Items listed in a dataset
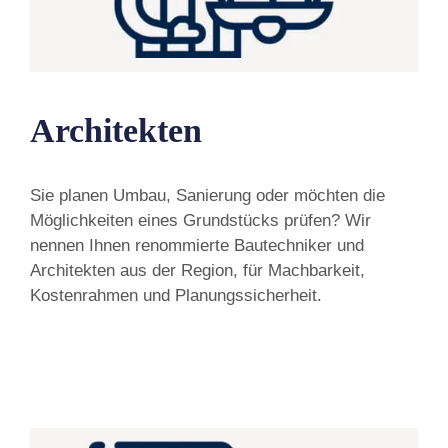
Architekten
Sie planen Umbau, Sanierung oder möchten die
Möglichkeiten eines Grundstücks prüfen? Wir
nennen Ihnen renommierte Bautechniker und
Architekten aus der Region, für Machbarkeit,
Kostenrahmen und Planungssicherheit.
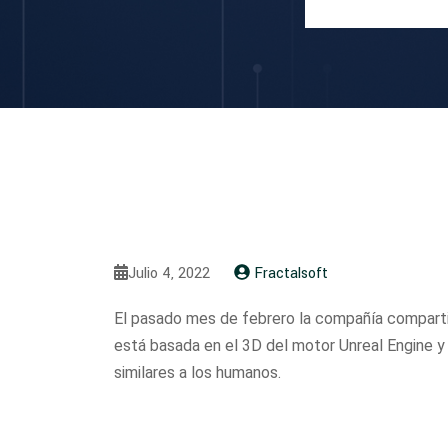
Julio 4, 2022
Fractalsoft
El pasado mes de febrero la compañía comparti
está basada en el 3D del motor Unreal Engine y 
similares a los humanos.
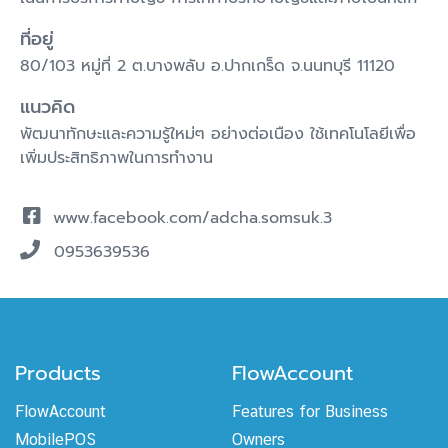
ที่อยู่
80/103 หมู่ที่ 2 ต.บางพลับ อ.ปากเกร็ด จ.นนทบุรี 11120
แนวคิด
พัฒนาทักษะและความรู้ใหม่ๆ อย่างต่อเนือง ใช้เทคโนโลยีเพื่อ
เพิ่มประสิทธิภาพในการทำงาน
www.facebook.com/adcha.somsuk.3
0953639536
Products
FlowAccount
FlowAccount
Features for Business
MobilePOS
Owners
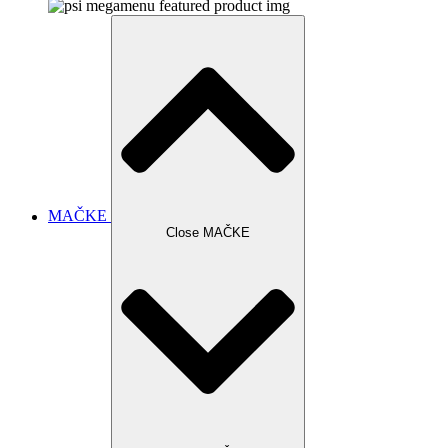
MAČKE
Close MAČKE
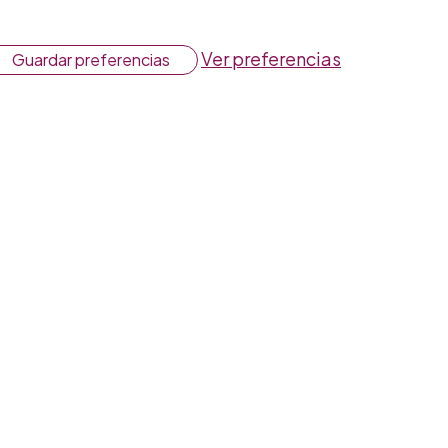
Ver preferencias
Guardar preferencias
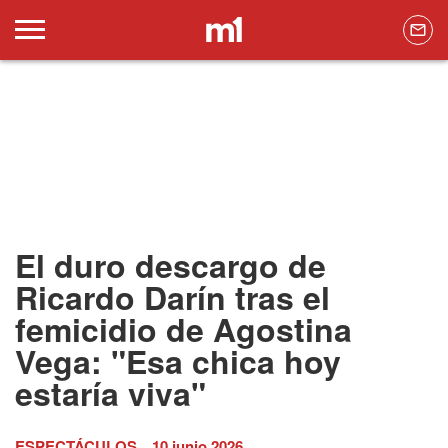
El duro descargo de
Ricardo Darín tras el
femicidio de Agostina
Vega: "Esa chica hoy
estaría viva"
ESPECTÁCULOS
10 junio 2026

==

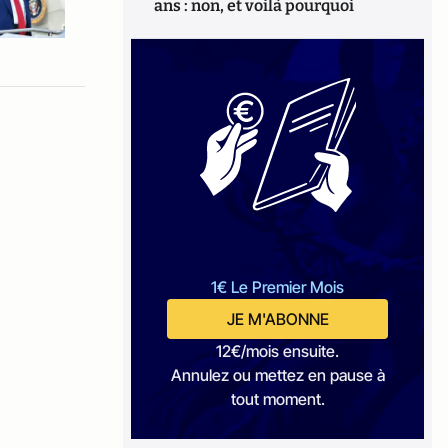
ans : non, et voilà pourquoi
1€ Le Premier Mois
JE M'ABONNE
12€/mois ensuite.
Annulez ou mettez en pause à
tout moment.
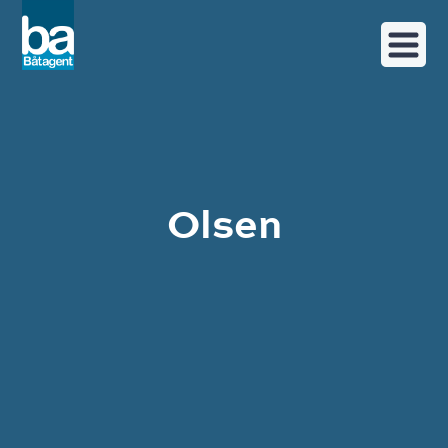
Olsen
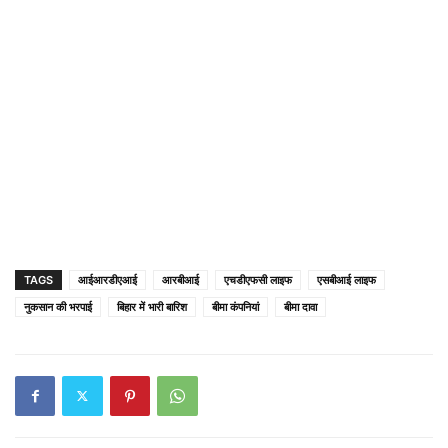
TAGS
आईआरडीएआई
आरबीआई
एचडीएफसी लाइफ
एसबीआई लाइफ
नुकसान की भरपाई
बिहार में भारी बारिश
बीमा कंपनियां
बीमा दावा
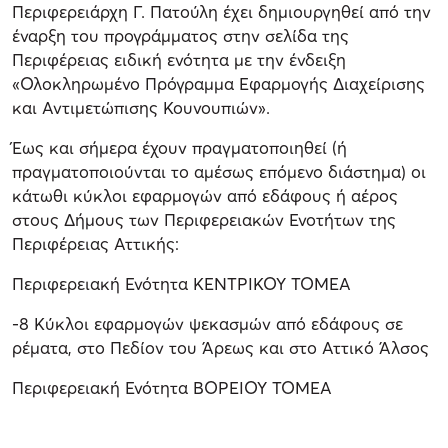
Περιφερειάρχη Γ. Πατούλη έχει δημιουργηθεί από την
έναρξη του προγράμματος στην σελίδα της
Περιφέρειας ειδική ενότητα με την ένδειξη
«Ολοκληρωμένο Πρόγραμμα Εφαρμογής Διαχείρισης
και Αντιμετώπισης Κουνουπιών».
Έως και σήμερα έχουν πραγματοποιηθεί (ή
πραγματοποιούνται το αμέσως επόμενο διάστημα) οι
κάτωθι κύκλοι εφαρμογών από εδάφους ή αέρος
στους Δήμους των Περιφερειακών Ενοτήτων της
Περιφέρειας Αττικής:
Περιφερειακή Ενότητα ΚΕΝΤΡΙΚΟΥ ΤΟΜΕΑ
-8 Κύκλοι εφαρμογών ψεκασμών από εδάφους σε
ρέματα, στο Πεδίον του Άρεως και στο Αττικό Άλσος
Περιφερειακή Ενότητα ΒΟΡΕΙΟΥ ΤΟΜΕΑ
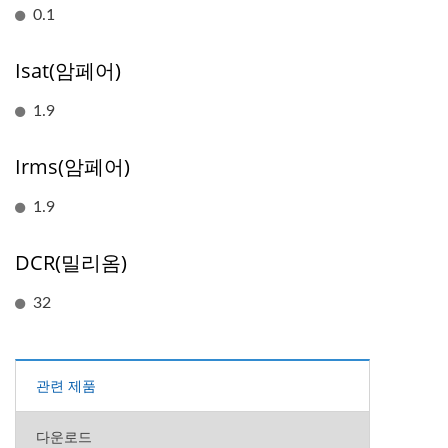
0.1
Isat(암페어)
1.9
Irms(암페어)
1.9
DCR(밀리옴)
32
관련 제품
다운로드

* * *

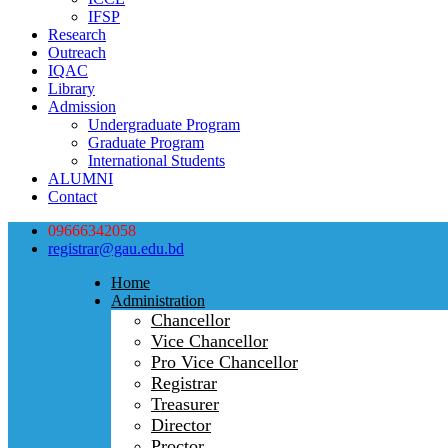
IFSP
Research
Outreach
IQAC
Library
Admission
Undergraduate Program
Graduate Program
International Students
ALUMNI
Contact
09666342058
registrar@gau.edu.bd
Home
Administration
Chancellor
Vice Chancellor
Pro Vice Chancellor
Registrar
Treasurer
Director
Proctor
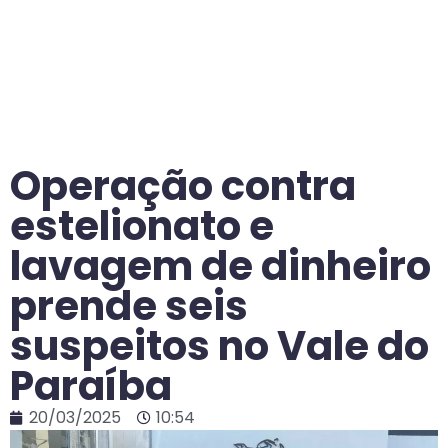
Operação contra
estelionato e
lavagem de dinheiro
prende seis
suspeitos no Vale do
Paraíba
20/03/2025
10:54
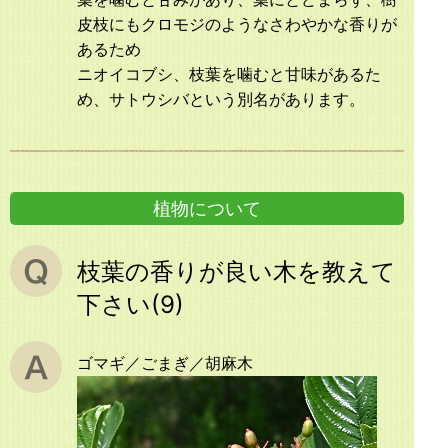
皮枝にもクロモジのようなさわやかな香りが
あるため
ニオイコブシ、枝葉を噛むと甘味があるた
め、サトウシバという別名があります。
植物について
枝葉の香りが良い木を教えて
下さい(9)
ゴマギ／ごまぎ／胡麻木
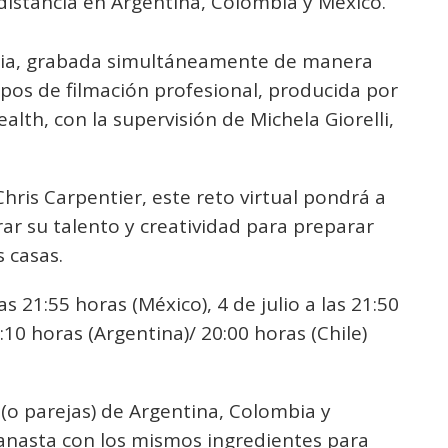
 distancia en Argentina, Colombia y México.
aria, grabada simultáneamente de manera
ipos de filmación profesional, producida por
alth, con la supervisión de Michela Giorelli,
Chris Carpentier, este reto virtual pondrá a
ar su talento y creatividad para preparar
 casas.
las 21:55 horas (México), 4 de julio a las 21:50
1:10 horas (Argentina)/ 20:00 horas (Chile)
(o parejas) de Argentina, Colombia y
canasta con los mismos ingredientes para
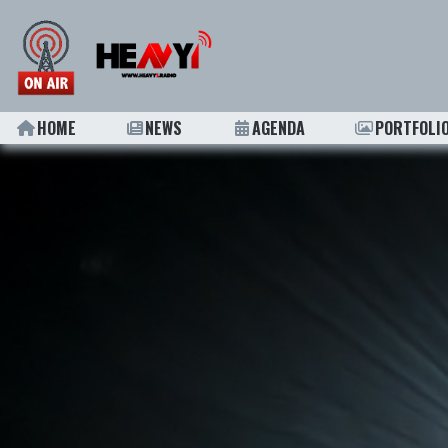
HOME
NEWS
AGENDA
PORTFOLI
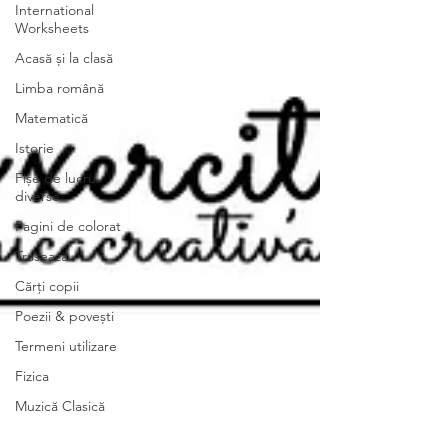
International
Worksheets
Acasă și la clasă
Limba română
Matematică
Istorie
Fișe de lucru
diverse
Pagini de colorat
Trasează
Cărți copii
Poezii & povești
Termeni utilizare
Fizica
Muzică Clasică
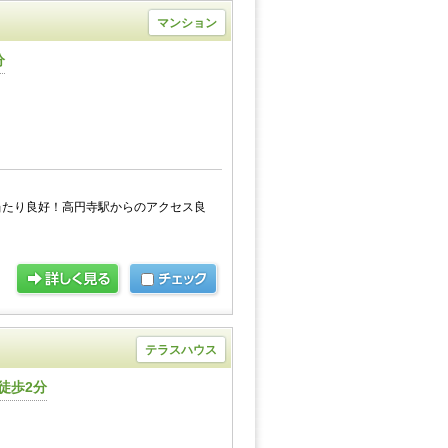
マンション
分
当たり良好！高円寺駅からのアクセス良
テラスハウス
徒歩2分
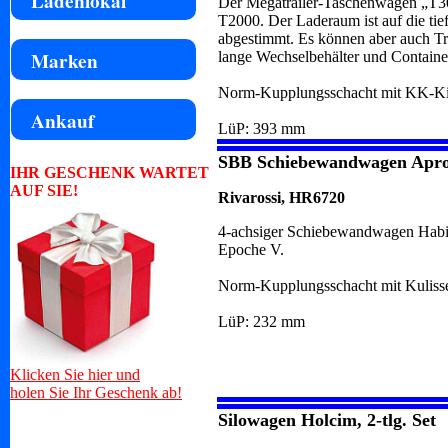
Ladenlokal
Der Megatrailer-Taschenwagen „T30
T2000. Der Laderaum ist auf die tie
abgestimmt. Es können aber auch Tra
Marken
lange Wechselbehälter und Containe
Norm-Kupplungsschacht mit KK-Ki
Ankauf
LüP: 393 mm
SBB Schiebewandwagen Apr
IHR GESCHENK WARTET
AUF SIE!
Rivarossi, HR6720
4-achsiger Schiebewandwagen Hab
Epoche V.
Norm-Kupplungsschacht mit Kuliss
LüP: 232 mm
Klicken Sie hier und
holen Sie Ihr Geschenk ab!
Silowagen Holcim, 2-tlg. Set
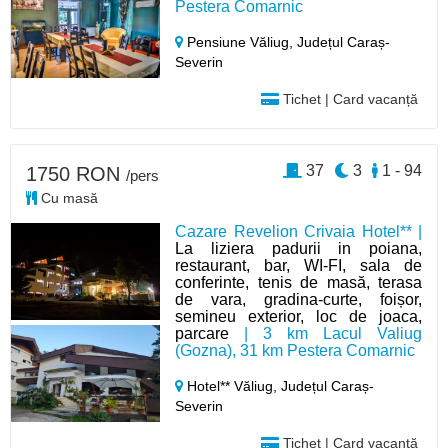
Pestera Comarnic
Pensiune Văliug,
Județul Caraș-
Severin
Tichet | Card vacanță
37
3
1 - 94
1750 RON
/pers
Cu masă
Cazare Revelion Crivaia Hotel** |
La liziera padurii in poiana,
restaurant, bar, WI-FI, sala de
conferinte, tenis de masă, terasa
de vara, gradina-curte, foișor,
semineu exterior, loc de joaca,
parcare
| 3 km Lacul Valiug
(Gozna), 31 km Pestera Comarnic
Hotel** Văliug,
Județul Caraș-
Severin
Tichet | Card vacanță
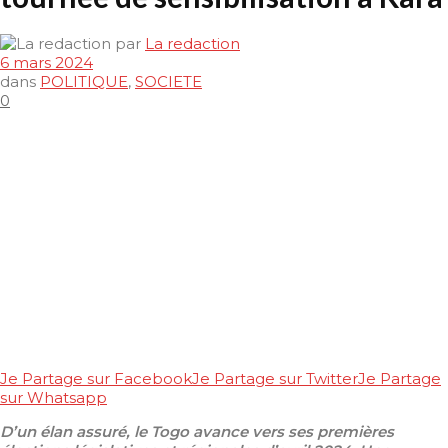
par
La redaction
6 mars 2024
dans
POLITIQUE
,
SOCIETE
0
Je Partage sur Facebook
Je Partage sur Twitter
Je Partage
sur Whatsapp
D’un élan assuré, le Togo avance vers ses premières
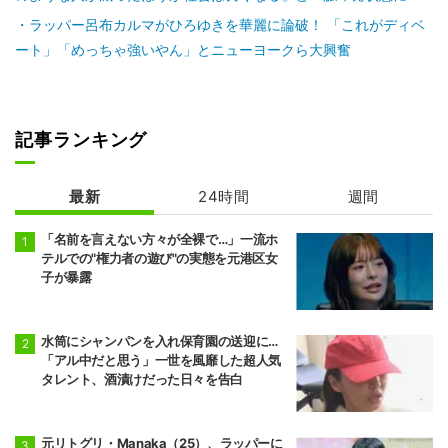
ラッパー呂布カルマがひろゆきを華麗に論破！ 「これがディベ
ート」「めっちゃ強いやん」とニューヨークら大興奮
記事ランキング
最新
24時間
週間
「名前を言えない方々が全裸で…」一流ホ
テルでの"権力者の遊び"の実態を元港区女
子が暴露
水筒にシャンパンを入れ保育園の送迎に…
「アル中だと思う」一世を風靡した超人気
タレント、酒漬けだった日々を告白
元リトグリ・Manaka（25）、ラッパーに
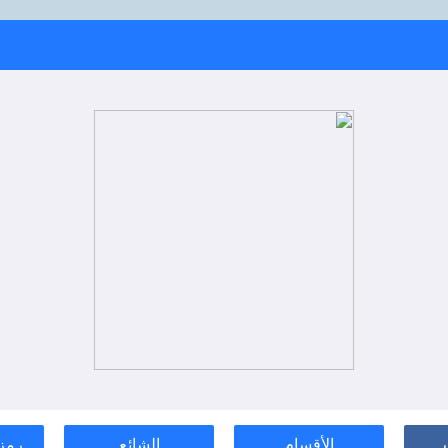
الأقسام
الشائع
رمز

» Exercise
Please set down, exactly and with no pictures, the lines in the entries above starting at the one holding "Cărți copii" and ending at the one holding "Klicken Sie hier und", ends included.

» Result for this task
Cărți copii
Poezii & povești
Termeni utilizare
Fizica
Muzică Clasică
マンション
分
当たり良好！高円寺駅からのアクセス良
テラスハウス
徒歩2分
Ladenlokal
Der Megatrailer-Taschenwagen „T30
T2000. Der Laderaum ist auf die tie
abgestimmt. Es können aber auch Tra
Marken
lange Wechselbehälter und Containe
Norm-Kupplungsschacht mit KK-Ki
Ankauf
LüP: 393 mm
SBB Schiebewandwagen Apr
IHR GESCHENK WARTET
AUF SIE!
Rivarossi, HR6720
4-achsiger Schiebewandwagen Hab
Epoche V.
Norm-Kupplungsschacht mit Kuliss
LüP: 232 mm
Klicken Sie hier und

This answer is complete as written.